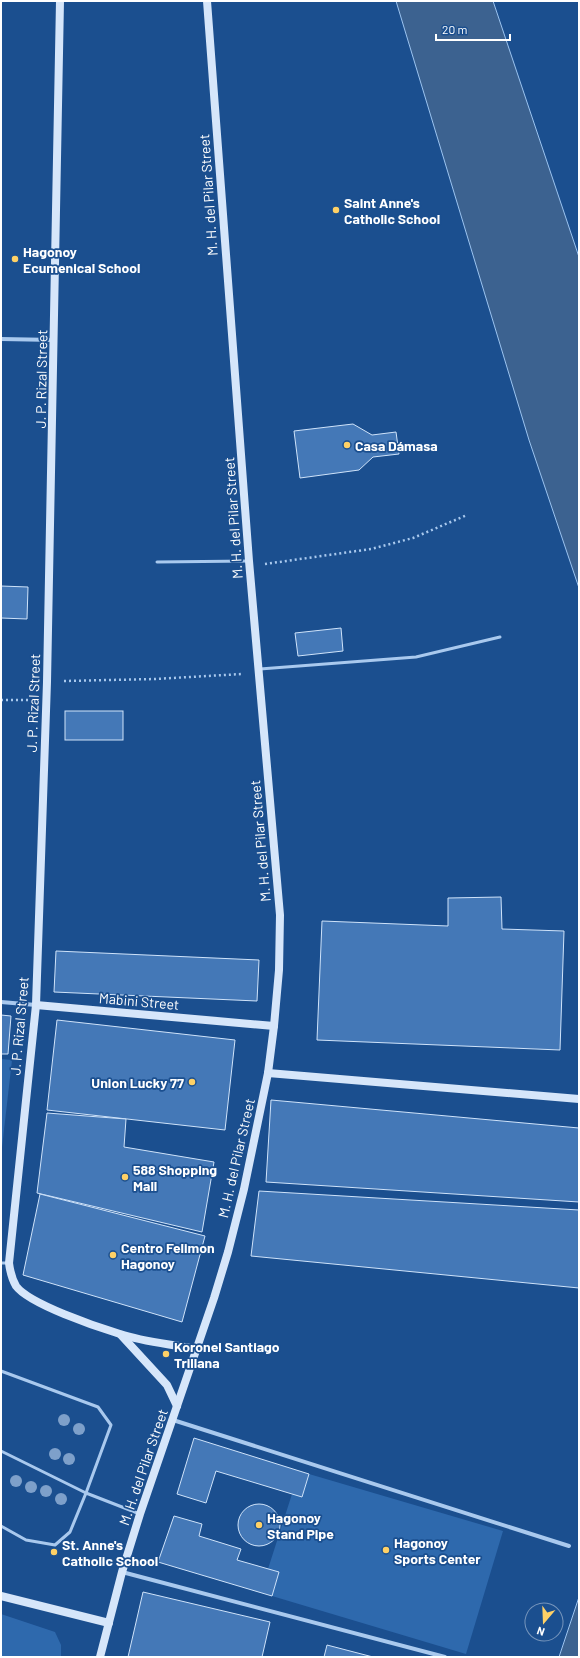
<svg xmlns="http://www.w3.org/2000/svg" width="580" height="1658" font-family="Barlow,sans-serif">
  <rect width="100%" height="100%" fill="#1b4f8f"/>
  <g fill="#2e69ad">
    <polygon points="1,1059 12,1060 1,1156"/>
    <polygon points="309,1474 503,1531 466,1654 272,1596 279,1572 268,1569 292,1494 302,1497"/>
    <polygon points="1,1614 55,1632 61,1645 61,1657 1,1657"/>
  </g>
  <g fill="#3c6290" stroke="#9cc4f0">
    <polygon points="396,1 493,1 579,257 579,588 529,440"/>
    <polygon points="579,1597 579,1657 559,1657"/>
  </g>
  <g fill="#4478b7" stroke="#cfe3fa">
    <polygon points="353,424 372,435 396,432 399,454 373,457 359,470 300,478 294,431"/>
    <polygon points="1,586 28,587 27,619 1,618"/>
    <polygon points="341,628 343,651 298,656 295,633"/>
    <rect x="65" y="711" width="58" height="29"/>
    <polygon points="501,897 502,929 564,931 560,1050 317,1040 322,921 448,926 448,898"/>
    <polygon points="56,951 259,960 257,1001 54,992"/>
    <polygon points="1,1015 11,1016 8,1054 1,1054"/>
    <polygon points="57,1020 235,1040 225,1130 47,1110"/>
    <polygon points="271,1100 579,1128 579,1202 266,1182"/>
    <polygon points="47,1113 126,1119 124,1147 214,1162 202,1232 37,1193"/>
    <polygon points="259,1191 579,1210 579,1288 251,1256"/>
    <polygon points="40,1194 205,1236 182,1322 23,1275"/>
    <polygon points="194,1438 309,1474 302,1497 216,1471 206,1503 177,1494"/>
    <circle cx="259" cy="1525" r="21"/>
    <polygon points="174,1516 202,1524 199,1536 241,1549 237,1560 279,1572 272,1596 158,1562"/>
    <polygon points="143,1592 270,1622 262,1657 128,1657"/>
    <polygon points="327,1645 373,1657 324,1657"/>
  </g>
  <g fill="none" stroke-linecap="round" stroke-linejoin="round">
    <g stroke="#a9c9ee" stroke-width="2.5" stroke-dasharray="2 3" stroke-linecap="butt">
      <polyline points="265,564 371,549 413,538 467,515"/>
      <polyline points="64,681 155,679 242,674"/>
      <polyline points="1,700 30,700"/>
    </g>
    <g stroke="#a9c9ee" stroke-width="3">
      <polyline points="157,562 249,561"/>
      <polyline points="260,669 416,657 500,637"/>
      <polyline points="1,1263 7,1263"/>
      <polyline points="1,1371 98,1407 111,1425 86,1493 1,1451"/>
      <polyline points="1,1526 26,1540 55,1545 70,1532 86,1493 140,1514"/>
    </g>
    <g stroke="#a9c9ee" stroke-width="4">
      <polyline points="1,339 55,340"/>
      <polyline points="1,1002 36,1005"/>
      <polyline points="173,1420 569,1546"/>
      <polyline points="122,1572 445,1657"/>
    </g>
    <g stroke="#d6e6fa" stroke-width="8">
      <path d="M60,1L47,682L36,1005L9,1263C10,1271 12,1279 16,1286C29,1304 97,1327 120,1334C144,1342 171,1344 195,1349"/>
      <polyline points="36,1005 274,1026"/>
      <polyline points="268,1073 579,1099"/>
      <polyline points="121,1335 167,1385 177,1406"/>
      <polyline points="1,1596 109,1623"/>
      <polyline points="100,1657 122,1572 140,1514 214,1298 228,1252 244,1189 268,1073 274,1026 279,970 280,915 249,561 207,1"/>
    </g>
  </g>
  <g fill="#7ea0ca">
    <circle cx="64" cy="1420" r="6"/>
    <circle cx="79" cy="1429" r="6"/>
    <circle cx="55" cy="1454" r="6"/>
    <circle cx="69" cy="1459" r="6"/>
    <circle cx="16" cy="1481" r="6"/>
    <circle cx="31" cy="1487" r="6"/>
    <circle cx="46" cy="1491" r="6"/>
    <circle cx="61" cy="1499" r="6"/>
  </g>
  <g fill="#ffd166" stroke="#1b4f8f" stroke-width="1.5">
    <circle cx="336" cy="210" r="4"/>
    <circle cx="15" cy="259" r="4"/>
    <circle cx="347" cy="445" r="4"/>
    <circle cx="192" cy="1082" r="4"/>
    <circle cx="125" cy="1177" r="4"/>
    <circle cx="113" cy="1255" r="4"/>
    <circle cx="166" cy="1354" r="4"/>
    <circle cx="259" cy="1525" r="4"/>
    <circle cx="386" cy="1550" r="4"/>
    <circle cx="54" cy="1552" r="4"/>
  </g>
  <g text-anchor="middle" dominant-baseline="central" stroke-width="3.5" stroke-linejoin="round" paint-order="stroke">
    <g font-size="14" fill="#fff" stroke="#1b4f8f">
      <text transform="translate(208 195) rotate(-94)">M. H. del Pilar Street</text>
      <text transform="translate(41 379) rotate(-89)">J. P. Rizal Street</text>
      <text transform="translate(233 518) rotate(-94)">M. H. del Pilar Street</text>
      <text transform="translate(33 703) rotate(-88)">J. P. Rizal Street</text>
      <text transform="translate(260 841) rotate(-95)">M. H. del Pilar Street</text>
      <text transform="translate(139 1001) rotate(5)">Mabini Street</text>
      <text transform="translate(19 1026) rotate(-85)">J. P. Rizal Street</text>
      <text transform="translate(236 1158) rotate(-77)">M. H. del Pilar Street</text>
      <text transform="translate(143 1467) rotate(-71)">M. H. del Pilar Street</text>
    </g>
    <g font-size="14" font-weight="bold" fill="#fff" stroke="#1b4f8f" text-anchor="start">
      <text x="344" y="202">Saint Anne's<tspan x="344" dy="16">Catholic School</tspan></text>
      <text x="23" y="251">Hagonoy<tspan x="23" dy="16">Ecumenical School</tspan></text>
      <text x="355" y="445">Casa Dámasa</text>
      <text x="184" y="1082" text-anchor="end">Union Lucky 77</text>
      <text x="133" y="1169">588 Shopping<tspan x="133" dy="16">Mall</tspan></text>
      <text x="121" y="1247">Centro Felimon<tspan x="121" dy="16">Hagonoy</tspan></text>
      <text x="174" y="1346">Koronel Santiago<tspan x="174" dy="16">Trillana</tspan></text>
      <text x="267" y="1517">Hagonoy<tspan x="267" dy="16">Stand Pipe</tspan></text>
      <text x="394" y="1542">Hagonoy<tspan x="394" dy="16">Sports Center</tspan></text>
      <text x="62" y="1544">St. Anne's<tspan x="62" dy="16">Catholic School</tspan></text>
    </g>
  </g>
  <rect width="580" height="1658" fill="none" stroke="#ffffff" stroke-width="4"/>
  <g transform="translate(544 1622) rotate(199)"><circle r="19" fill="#1b4f8f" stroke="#7695bc"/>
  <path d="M0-3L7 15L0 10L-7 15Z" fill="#ffd166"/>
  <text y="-6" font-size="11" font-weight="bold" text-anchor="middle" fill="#ffffff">N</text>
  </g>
  <path d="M436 34v6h74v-6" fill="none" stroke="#ffffff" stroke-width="2"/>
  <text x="442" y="34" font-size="12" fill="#ffffff" stroke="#1b4f8f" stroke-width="3" paint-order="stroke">20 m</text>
</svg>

·····

## Prompt
A single number is required: how many lines in the material hold the word "middle".

## Reply to the exercise
2